**Task material:**
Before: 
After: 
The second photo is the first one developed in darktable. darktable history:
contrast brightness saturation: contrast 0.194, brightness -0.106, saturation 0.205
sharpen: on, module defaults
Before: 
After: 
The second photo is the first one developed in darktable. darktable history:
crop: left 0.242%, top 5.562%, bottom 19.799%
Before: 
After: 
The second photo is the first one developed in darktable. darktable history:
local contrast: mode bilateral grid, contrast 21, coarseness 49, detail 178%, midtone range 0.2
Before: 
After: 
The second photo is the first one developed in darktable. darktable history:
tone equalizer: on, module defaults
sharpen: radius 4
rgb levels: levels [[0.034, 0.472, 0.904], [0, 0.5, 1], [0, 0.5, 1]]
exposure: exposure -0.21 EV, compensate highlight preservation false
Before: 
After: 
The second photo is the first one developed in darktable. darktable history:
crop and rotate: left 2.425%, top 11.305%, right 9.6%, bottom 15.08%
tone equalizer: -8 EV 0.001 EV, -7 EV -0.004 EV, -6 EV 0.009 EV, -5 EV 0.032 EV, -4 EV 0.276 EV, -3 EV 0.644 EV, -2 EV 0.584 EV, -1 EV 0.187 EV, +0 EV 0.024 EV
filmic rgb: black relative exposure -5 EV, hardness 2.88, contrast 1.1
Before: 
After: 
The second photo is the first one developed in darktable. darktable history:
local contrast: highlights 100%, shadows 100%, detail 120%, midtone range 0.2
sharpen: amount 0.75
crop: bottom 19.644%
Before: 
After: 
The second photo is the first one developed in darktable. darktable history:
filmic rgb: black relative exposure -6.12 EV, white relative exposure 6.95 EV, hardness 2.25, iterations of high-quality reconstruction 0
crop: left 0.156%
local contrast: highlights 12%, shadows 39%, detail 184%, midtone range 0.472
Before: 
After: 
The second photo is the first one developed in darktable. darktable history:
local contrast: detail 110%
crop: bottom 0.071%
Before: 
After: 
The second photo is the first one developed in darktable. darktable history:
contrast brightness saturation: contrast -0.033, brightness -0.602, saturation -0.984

**Set exercise:** Repeat the records word for word, from the very start through the line that contains "exposure: exposure -0.21", including that line.

**Expected answer:**
Before: 
After: 
The second photo is the first one developed in darktable. darktable history:
contrast brightness saturation: contrast 0.194, brightness -0.106, saturation 0.205
sharpen: on, module defaults
Before: 
After: 
The second photo is the first one developed in darktable. darktable history:
crop: left 0.242%, top 5.562%, bottom 19.799%
Before: 
After: 
The second photo is the first one developed in darktable. darktable history:
local contrast: mode bilateral grid, contrast 21, coarseness 49, detail 178%, midtone range 0.2
Before: 
After: 
The second photo is the first one developed in darktable. darktable history:
tone equalizer: on, module defaults
sharpen: radius 4
rgb levels: levels [[0.034, 0.472, 0.904], [0, 0.5, 1], [0, 0.5, 1]]
exposure: exposure -0.21 EV, compensate highlight preservation false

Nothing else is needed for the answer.